“La canciller Angela Merkel invitó al primer ministro griego, Alexis Tsipras, a Berlín el lunes y él ha aceptado la invitación”. Éste es el texto del tuit de Steffen Seibert, portavoz de la canciller alemana, en el que se anuncia el encuentro entre dos gobiernos que han chocado duramente a lo largo del último mes.

El lunes de esta semana, el ministro de Finanzas de Alemania, el democristiano Wolfgang Schäuble, acusó al gobierno griego que lidera Alexis Tsipras de carecer de planes, de no explicar sus propuestas y de no decir la verdad a sus ciudadanos, lo que agregó un raspón más a una relación ya de por sí desgastada. “Por el momento nadie entiende qué quiere el gobierno griego”, dijo el ministro en una conferencia en Berlín.

El ministro de Finanzas griego, Yanis Varoufakis, participó el domingo de noche en el programa estrella de la televisión pública alemana. En un ambiente de tensión entre el ministro y el entrevistador, este último mostró un video que se ha vuelto viral en Alemania, en el que Varoufakis hacía un gesto obsceno acompañado de la frase: “Levanto el dedo a Alemania y le digo que ahora puede solucionar el problema por sí misma”. La escena del video habría tenido lugar durante una conferencia realizada en Croacia en 2013, antes de su llegada al ministerio, pero Varoufakis negó la veracidad del documento. “Jamás hice ese gesto. Se lo puedo asegurar”, dijo. Por su parte, el sábado 14 Panos Kamenos, ministro de Defensa griego, acusó a los alemanes de inmiscuirse en asuntos “que no son de su incumbencia”. De paso, recordó el caso de financiación ilegal en el que se vio envuelto Schäuble a fines de los 90, y cuestionó la legitimidad del jerarca alemán para criticar la corrupción en Grecia.

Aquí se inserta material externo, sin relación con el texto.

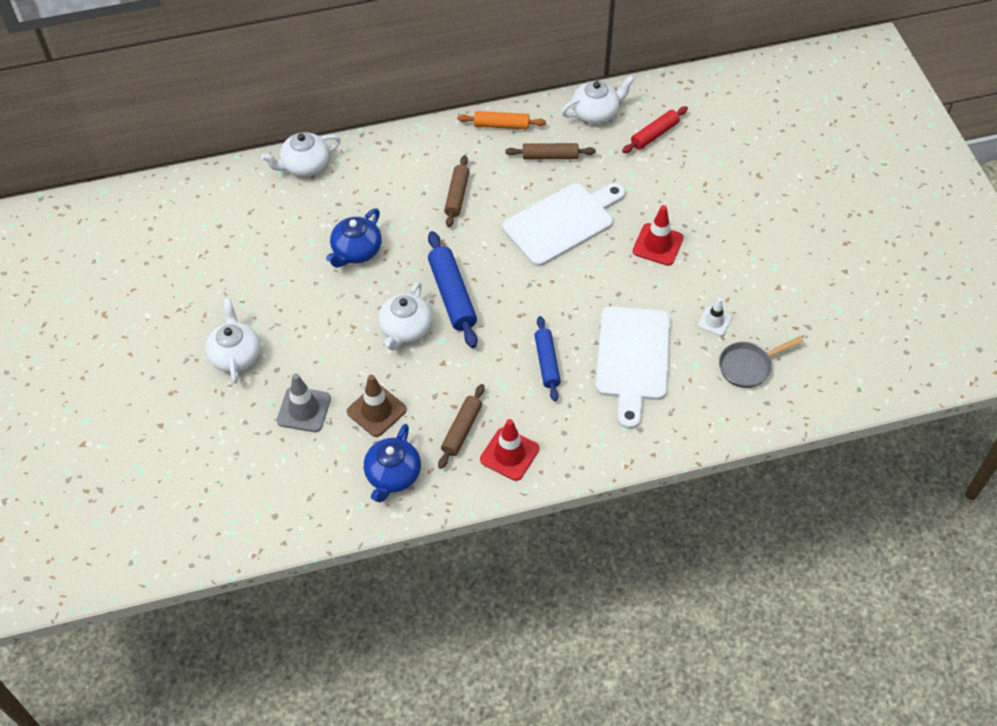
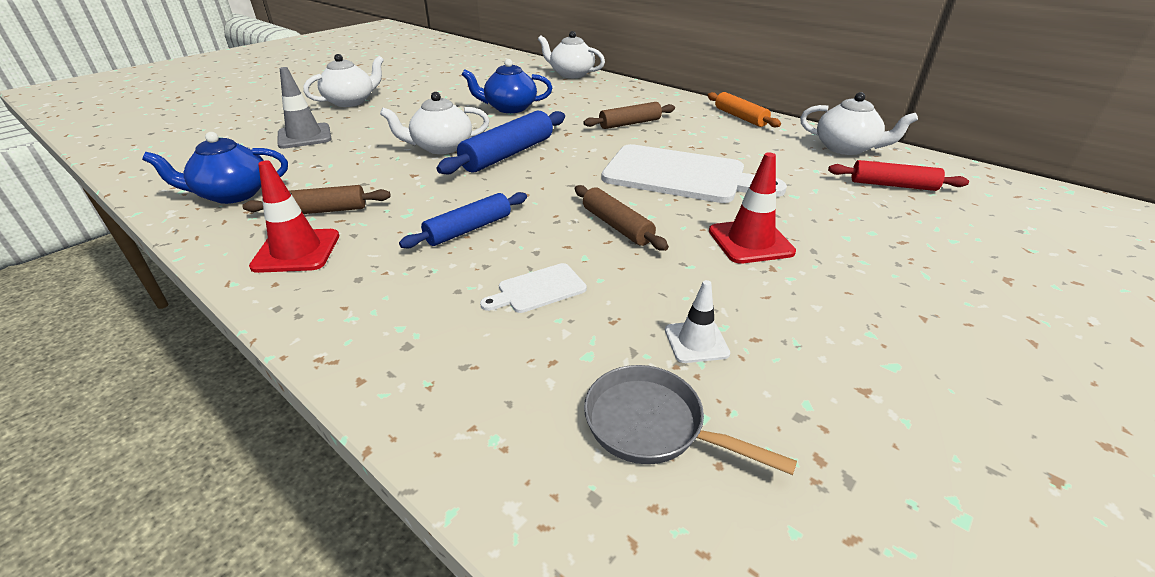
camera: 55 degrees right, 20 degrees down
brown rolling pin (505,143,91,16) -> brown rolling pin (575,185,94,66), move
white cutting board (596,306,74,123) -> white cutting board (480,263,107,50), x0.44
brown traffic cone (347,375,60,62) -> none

Por su parte, el presidente de la Comisión Europea, el luxemburgués Jean-Claude Juncker, dio un discurso contrario a una posible salida del euro de Grecia y recordó que desde 2012 se opuso a esa posibilidad, cuando países como Alemania sugerían la idea de que lo mejor era permitir la salida.

Juncker considera que existen factores políticos que apoyan la permanencia de Grecia en el grupo del euro. Por un lado, porque eso dejaría de lado la irreversibilidad del euro; por otro, porque, según el presidente de la Comisión Europea, “los griegos han hecho un esfuerzo enorme con la austeridad: si otros países tuvieran que hacer algo parecido tendríamos serios problemas. Hay que respetar la dignidad del pueblo griego. Grecia debe respetar sus compromisos, pero los socios europeos tienen que dar una respuesta a la crisis humanitaria de ese país”.